---------- Selected passage

PERSUASIONS ON-LINE V.34, NO.1 (Winter 2013)

Reading Pride and Prejudice

Susan Allen Ford

 

Susan Allen Ford (email: sford@deltastate.edu) is Editor of Persuasions and Persuasions On-Line.

 

the celebration of Pride and Prejudice’s two-hundredth anniversary has spanned the globe in the form of conferences, festivals, courses, books, an online series, journals, readings, discussion groups, and occasional YouTube videos.  Jane Austen might have been surprised.  But perhaps not.  Her surviving letters from 1813 show an interest—and a delight—in the widening audience for her book.  On 29 January she writes to Cassandra (visiting at the chilly Steventon parsonage) that her “own darling Child” has arrived from London.  She and her mother begin reading the first volume—half of it the first evening—to their neighbor Miss Benn:

 

She was amused, poor soul!  That she cd not help you know, with two such people [Jane and her mother] to lead the way; but she really does seem to admire Elizabeth.  I must confess that I think her as delightful a creature as ever appeared in print, & how I shall be able to tolerate those who do not like her at least, I do not know.

 

Austen need not have worried.  Although another evening’s reading to Miss Benn was not as satisfactory because of Mrs. Austen’s “too rapid way of getting on,” Jane Austen, on the whole, was “quite vain enough & well satisfied enough” (4 February).

 

Even while Jane Austen relishes the domestic performance of her novel—for an audience that includes listeners both in and outside of the secret of her authorship—she is also concerned with the wider distribution of the first copies, for which Henry has been responsible, to her brothers:  to Charles in London, Edward at Godmersham, James at Steventon, and Frank in Portsmouth (29 January).

--------------------
---------- Given information

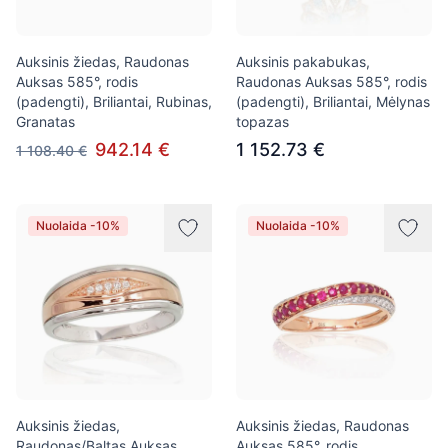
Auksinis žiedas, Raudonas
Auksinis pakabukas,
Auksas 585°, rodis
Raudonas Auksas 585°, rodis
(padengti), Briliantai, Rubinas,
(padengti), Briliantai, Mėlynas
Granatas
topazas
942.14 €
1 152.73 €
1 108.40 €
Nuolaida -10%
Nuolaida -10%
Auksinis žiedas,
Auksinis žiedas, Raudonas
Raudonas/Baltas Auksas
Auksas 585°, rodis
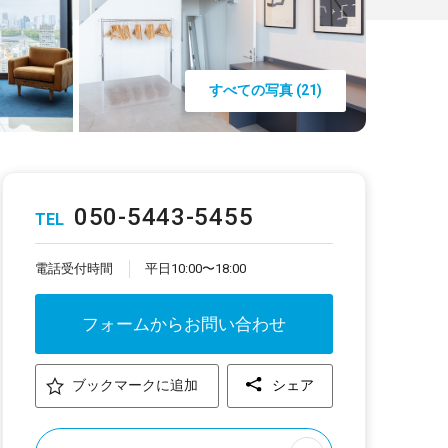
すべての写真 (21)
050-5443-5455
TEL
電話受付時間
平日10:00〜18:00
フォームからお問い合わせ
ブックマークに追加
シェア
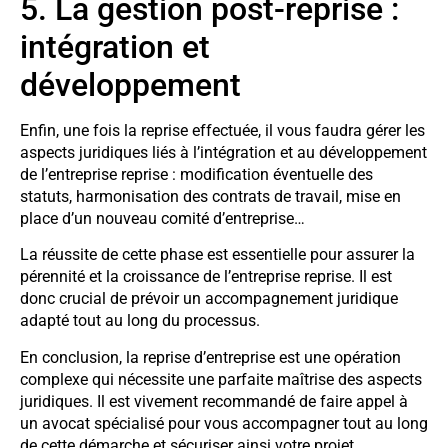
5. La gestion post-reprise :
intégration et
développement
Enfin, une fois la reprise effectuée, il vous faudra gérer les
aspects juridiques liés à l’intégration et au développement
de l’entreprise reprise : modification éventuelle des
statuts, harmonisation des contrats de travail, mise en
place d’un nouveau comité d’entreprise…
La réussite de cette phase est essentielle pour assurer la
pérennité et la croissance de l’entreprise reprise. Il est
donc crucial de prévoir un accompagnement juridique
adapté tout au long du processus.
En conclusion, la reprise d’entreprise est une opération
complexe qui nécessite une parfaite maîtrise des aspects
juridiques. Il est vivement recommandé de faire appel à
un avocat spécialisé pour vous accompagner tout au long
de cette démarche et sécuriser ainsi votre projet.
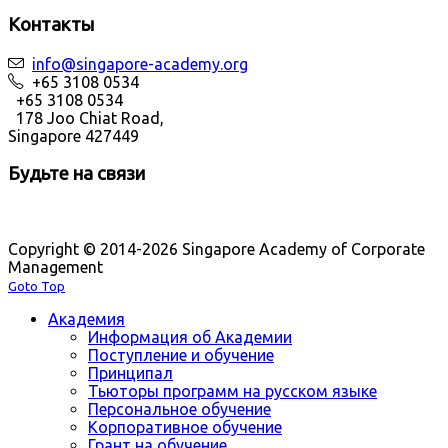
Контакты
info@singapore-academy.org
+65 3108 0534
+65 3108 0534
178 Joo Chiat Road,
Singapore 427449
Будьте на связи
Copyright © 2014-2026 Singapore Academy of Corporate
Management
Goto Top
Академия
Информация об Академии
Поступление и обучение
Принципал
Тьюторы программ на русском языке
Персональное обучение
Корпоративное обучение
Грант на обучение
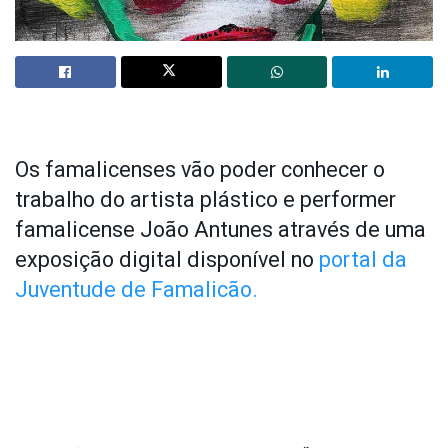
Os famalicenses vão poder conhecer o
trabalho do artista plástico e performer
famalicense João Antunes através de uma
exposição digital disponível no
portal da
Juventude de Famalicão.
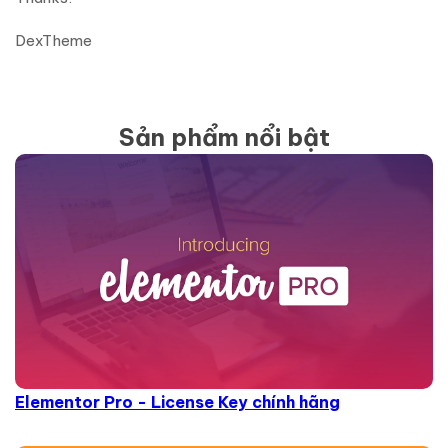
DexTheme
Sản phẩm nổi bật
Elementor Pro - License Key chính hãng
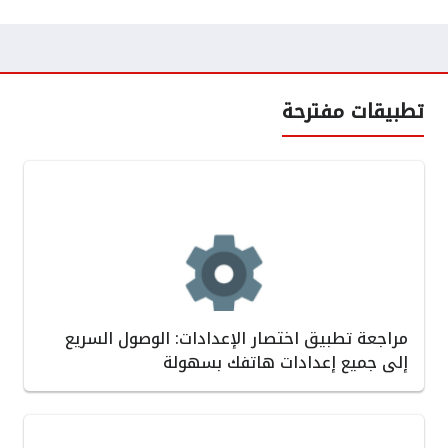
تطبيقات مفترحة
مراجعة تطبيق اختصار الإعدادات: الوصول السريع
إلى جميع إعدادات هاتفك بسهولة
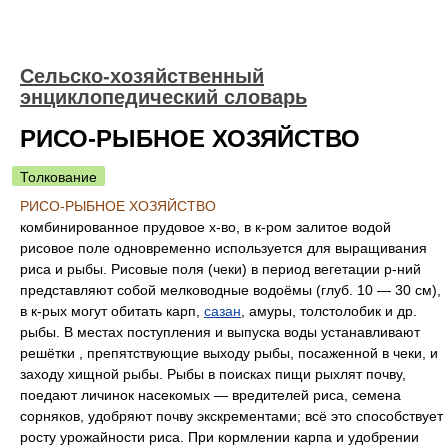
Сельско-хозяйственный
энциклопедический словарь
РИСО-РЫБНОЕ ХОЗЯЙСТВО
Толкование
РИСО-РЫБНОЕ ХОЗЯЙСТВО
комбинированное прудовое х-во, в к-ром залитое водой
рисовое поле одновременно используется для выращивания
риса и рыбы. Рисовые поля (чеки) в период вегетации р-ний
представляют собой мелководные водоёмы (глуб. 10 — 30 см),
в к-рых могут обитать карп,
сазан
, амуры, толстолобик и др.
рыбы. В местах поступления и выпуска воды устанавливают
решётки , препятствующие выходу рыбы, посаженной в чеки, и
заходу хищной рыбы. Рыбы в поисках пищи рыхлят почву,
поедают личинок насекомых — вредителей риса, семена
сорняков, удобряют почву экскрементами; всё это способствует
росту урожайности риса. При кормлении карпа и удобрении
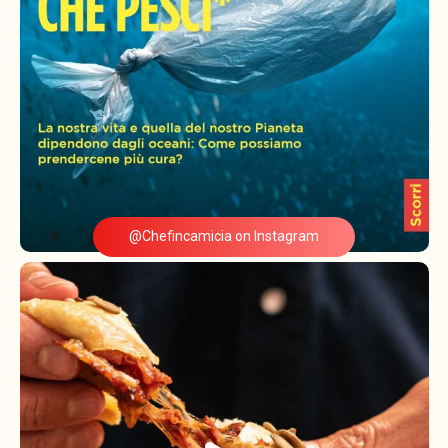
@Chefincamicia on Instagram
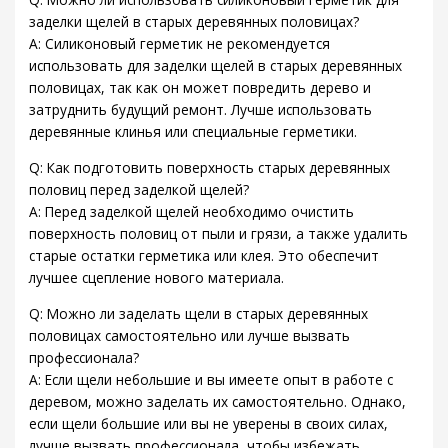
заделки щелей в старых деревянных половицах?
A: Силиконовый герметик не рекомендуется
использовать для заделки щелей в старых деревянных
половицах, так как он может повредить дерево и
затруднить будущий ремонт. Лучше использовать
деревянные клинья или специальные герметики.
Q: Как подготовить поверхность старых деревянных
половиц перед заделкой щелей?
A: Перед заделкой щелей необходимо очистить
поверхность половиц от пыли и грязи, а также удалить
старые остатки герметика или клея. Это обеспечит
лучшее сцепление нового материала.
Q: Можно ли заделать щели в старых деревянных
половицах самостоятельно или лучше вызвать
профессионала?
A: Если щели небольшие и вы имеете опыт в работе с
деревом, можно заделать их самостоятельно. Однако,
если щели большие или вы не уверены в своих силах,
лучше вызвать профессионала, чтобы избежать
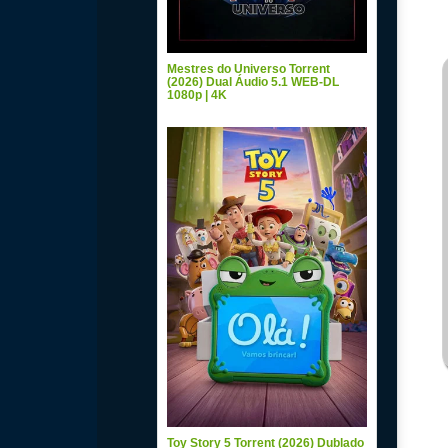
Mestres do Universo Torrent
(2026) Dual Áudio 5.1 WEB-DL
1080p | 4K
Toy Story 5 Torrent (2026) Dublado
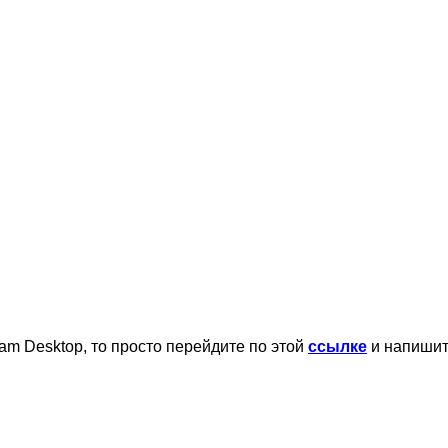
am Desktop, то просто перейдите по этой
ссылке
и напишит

--------------------

→ Tasks to carry out
- 1) Please transcribe the passage of the Pride and Prejudice essay starting with "Austen need not" and going on through "Portsmouth (29 January).".
- 2) Report how many lines of the records contain the string "long", giving only the number.

→ Solutions to each task
- 1)
Austen need not have worried.  Although another evening’s reading to Miss Benn was not as satisfactory because of Mrs. Austen’s “too rapid way of getting on,” Jane Austen, on the whole, was “quite vain enough & well satisfied enough” (4 February).

 

Even while Jane Austen relishes the domestic performance of her novel—for an audience that includes listeners both in and outside of the secret of her authorship—she is also concerned with the wider distribution of the first copies, for which Henry has been responsible, to her brothers:  to Charles in London, Edward at Godmersham, James at Steventon, and Frank in Portsmouth (29 January).

- 2) 2